> _Text block_
- Opening Delimiter -
Health Care Reform and the case currently under review by the Supreme Court.

Sep 10, 2009 16:41

The case under current review by the US Supreme Court, in a rare revisitation of a case already decided, concerns the First Amendment rights of corporate entities to speak for or against candidates in federal elections.

The connection between this case and the reform of the US health care system is the concept of corporate personhood.

Early in the 20th century, corporate entities were awarded civil rights under US law previously only acknowledged to human persons. As far as I am concerned, this is the primary and fundamental mistake from which all major ills of 21st century America directly derive.

By according the right to participate in public debate and influence the electoral process to entities which, by their very nature, cannot conceive of either morality or the common good, we have handed control of virtually every aspect of our national public life to "persons" who have no interest but that of their own performance in the next quarterly stock report. This is a recipe for disaster, and the vitriolic tone of current public debate, fostered by mass media solely interested in stirring up "controversy" because it benefits their own bottom lines, is only a taste of what we are heading for.

In order to maintain balance and civility in our public spheres, we must hold PERSONALLY responsible the persons who run corporate entities for the anti-social, destructive and frankly pathological behaviors of those entities in ways that individual shareholders no longer can due to an environment dominated by massive institutional stockholders and funds. In this environment, individual shareholders rarely have any idea what companies they own parts of, and have literally no influence or interest in the activities of those companies other than ever-increasing profits and stock values.
- Closing Delimiter -
> _Data extract_
- Opening Delimiter -
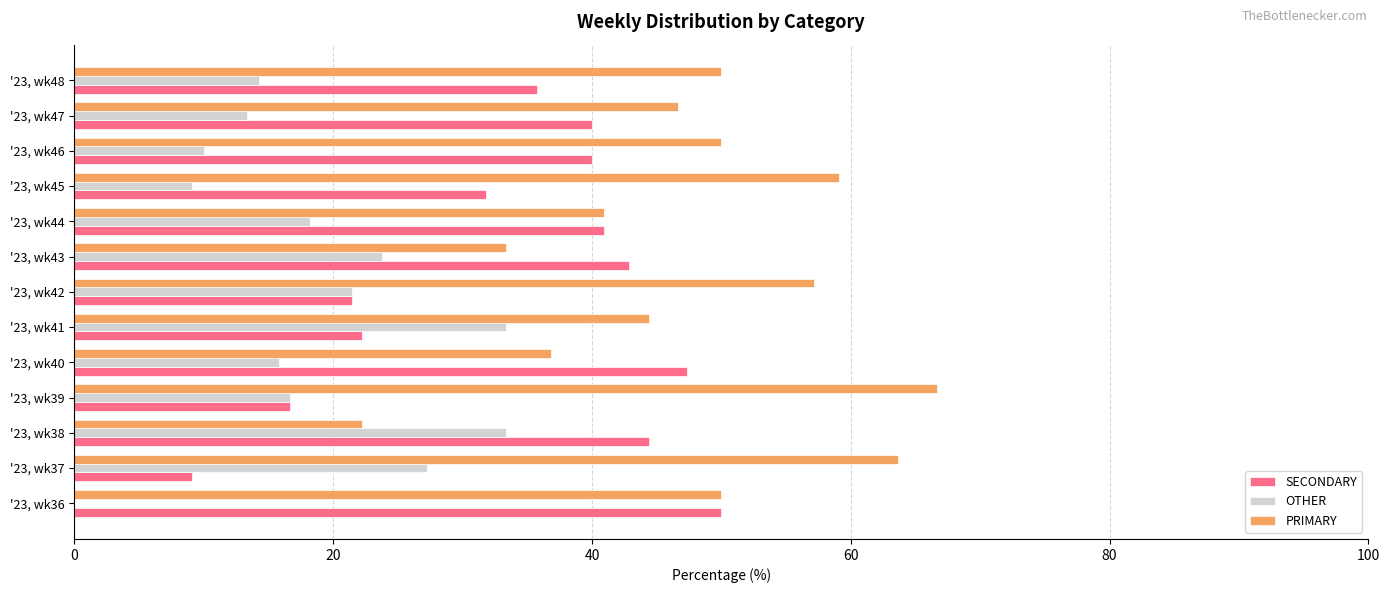

Count the number of data series in this chart.

3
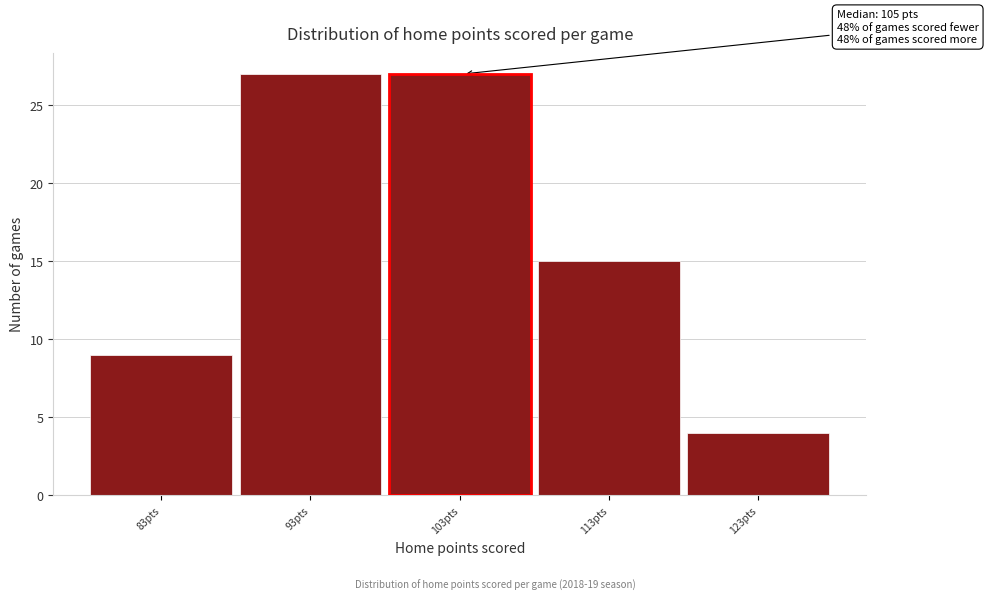

Reading left to right, transcribe all the data shown in this chart.

83pts=9	93pts=27	103pts=27	113pts=15	123pts=4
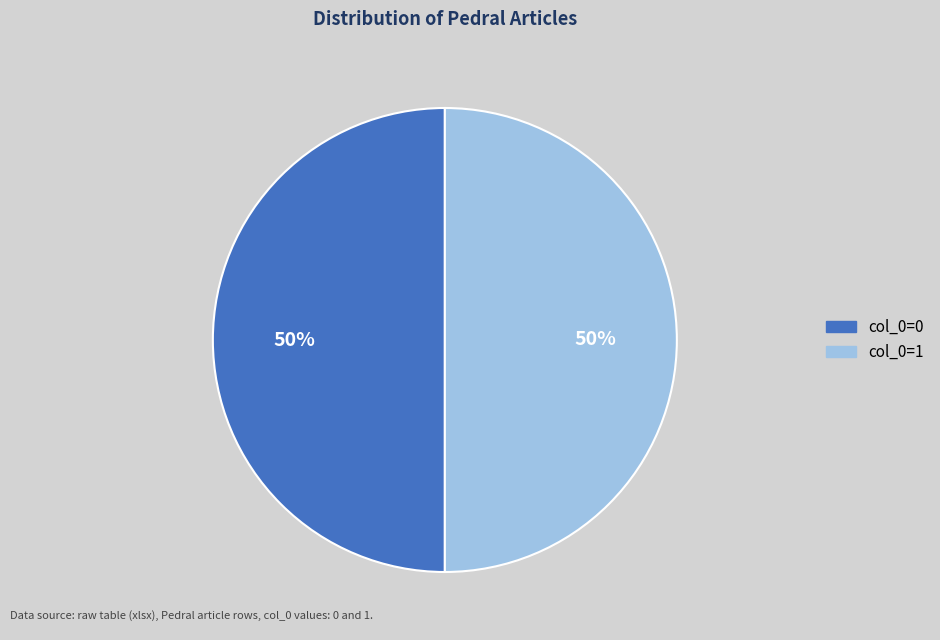

To the nearest percent, what is the average slice percentage?

50%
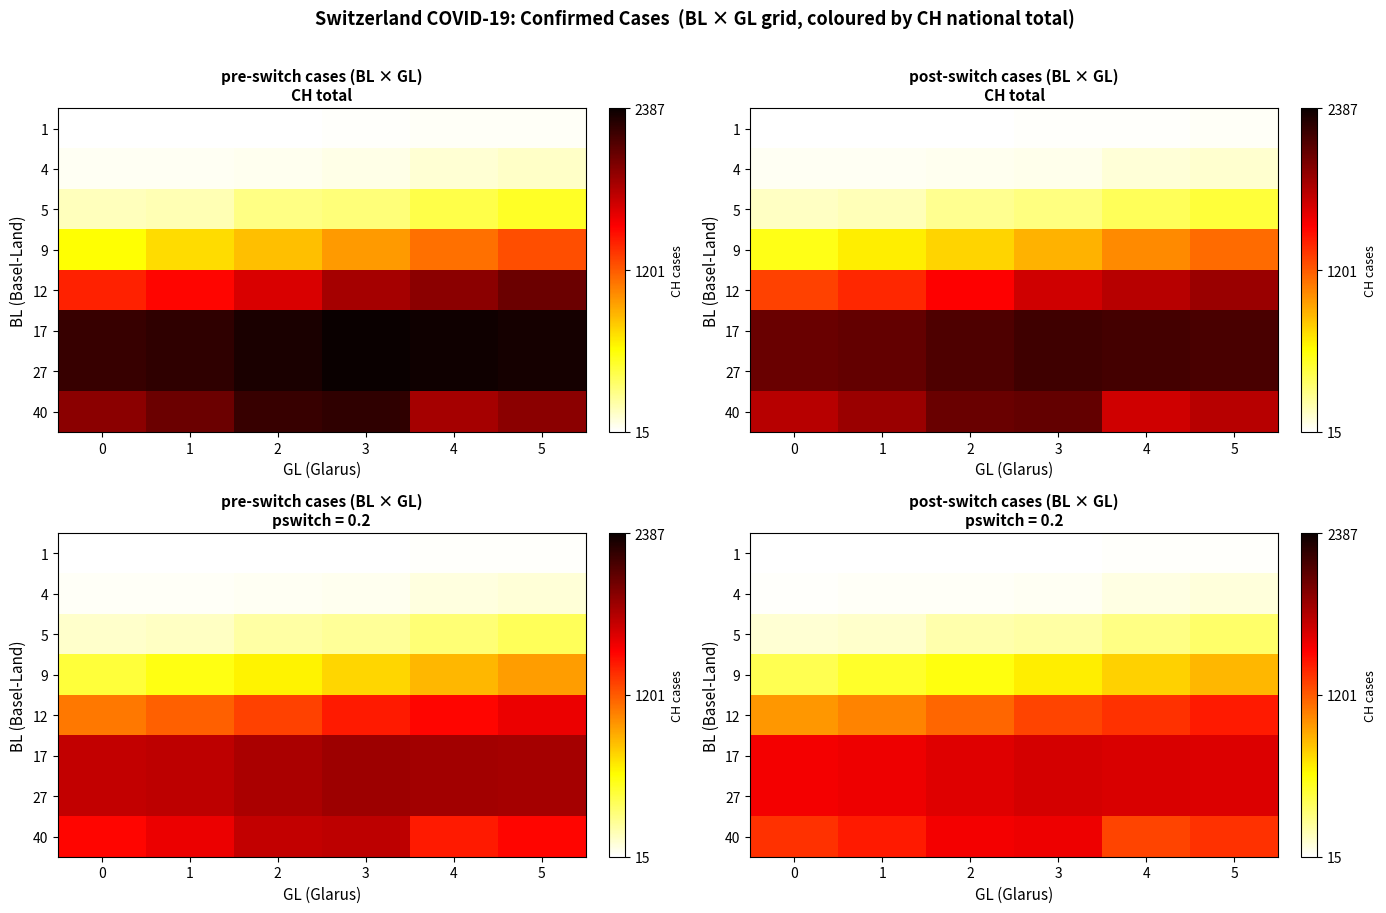

What is the sum of the 40 values at 4 and 3?

2859.5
- Closing Delimiter -
> _Problems and tasks_
• 1. Return the part of the corporate personhood post between "Sep 10, 2009" and "in federal elections.", inclusive.
• 2. Write the next part of the corporate personhood post, picking up after its final sentence.
The records stand apart from the corporate personhood post.

> _Results by task_
• 1.
Sep 10, 2009 16:41

The case under current review by the US Supreme Court, in a rare revisitation of a case already decided, concerns the First Amendment rights of corporate entities to speak for or against candidates in federal elections.

• 2.
Our current health care reform effort was begun at the White House by a concerted effort to bring corporate interests into the fold so they would not stand as obstructionist forces against reform. This was done by massive and unacceptable concessions to the interests of an industry which has obscenely enriched its senior officers at the expense of the lives and livelihoods of tens (if not hundreds) of thousands of American citizens.

Since we live in a society founded on principles of civility and the rule of law, we cannot simply treat these persons and entities as justice would demand, so we must undertake for the public good to amend the mistakes of our past and severely curtail the rights we previously assigned to corporate entities.

In this spirit, I call upon the members of the United States Supreme Court to rule not only against a broad interpretation of the First Amendment rights of corporations, but against even a narrow interpretation of those rights. At stake is a precedent which has stood for about 70 years, limiting the rights of corporations to influence federal elections, and the court seems inclined to undermine that precedent. I call upon the court to strengthen that precedent, and to the extent possible within acceptable jurisprudence, to restrict the rights of corporate entities to make any attempts to influence public policy or the electoral process without full, complete and timely disclosure to the public of the exact nature and intent of the effort and the exact source(s) of the funding behind it.

Discuss.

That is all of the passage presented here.